Professor Davidoff has argued that the failure to disclose the precise terms of the agreed-to bonus payments should be considered immaterial because: (1) the total mix of information available to investors should have made them aware of the pendency of significant bonus payments; and, (2) the form of disclosure should have sufficiently alerted investors because “[a]ny investor knowledgeable about merger agreements and disclosure schedules would read it and know what it meant, how it worked and that there was undisclosed information on that schedule.” 

 The “total mix” defense is not without its limits, however.  The Supreme Court has noted that “not every mixture with the true will neutralize the deceptive.  If it would take a financial analyst to spot the tension between the one and the other, whatever is misleading will remain materially so, and liability should follow.”  Virginia Bankshares, Inc. v. Sandberg, 501 U.S. 1083, 1097 (1991).  And in this case I think there is at least some merit to the SEC’s position (as set forth by Davidoff) that “an investor should not be forced to ‘puzzle’ through other data,” where the most prominent disclosure on the issue by BoA seems to have been that Merrill would not “pay any amounts to Employees not required by any current plan or agreement (other than base salary in the ordinary course of business).”  

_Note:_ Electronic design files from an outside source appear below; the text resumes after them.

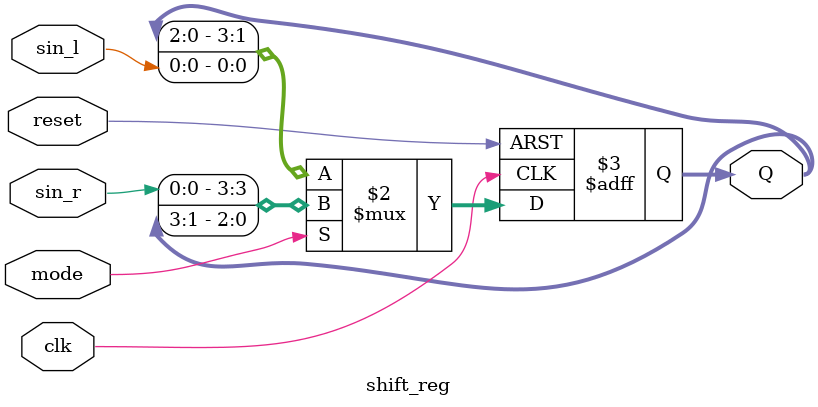
<source format=v>
module shift_reg(
    input wire clk,reset,mode,sin_r,sin_l,
    output reg [3:0] Q
);
    always @(posedge clk or posedge reset) begin
        if(reset) begin
            Q <= 4'b0000;
        end
        else begin
            Q <= mode ? {sin_r,Q[3:1]} : {Q[2:0],sin_l};
        end
    end
endmodule
</source>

 Furthermore, materiality is judged by the “reasonable investor” standard, not the reasonable-investor-knowledgeable-about-merger-agreements-and-disclosure-schedules (though there are some good arguments to be made that something like this should be the standard).  One of the commentators to Davidoff’s post, “Marco,” put the investor’s dilemma like this:

 So, let’s say that I read the proxy statement, which basically informs me not to rely entirely on the info set forth therein and [directs] me to review the full text of the merger agreement.  As suggested, I diligently take a look at the merger document, but the material qualifications to key provisions, which are those that truly define the actual content of the agreement, are withheld from me because of confidentiality.

 But Davidoff clearly is aware of these points and continues:

 [Y]ou can quibble about who is a reasonable investor and whether it is one who would know all of this, whether the information was actually disclosed elsewhere, and whether this bare negative statement is sufficient to establish a disclosure violation. But it all boils down to the fact that Bank of America is right that it has viable defenses here to the S.E.C.’s claims.

And the reason BoA has a viable defense is because the SEC must prove “scienter”—an intent to mislead (or recklessness in connection with making statements likely to mislead).  Here, Davidoff makes a great case for concluding that the disclosures were consistent with market practice.  This may raise issues about current market practice, but it also makes the SEC’s task of proving scienter very difficult.

 I am currently working on a project that argues courts should stop relying so much on materiality to dismiss what they deem to be frivolous suits.  This would, among other things, be consistent with the Supreme Court’s admonition, as set forth in TSC Industries, Inc. v. Northway, Inc., 426 U.S. 438, 450 (1976), that:

 Only if the established omissions are “so obviously important to an investor, that reasonable minds cannot differ on the question of materiality” is the ultimate issue of materiality appropriately resolved “as a matter of law” by summary judgment.

 If this case really can be decided on the issue scienter, then perhaps we are better served by leaving the discussion of materiality to other forums like academia, the SEC (in its rule-making capacity), and Congress–because courts, under tremendous pressure to dismiss "frivolous" suits, have arguably done a bad job of capturing the perspective of actual investors when it comes to their pretrial materiality determinations.  This is a point I make in my article "Is Puffery Material to Investors? Maybe We Should Ask Them."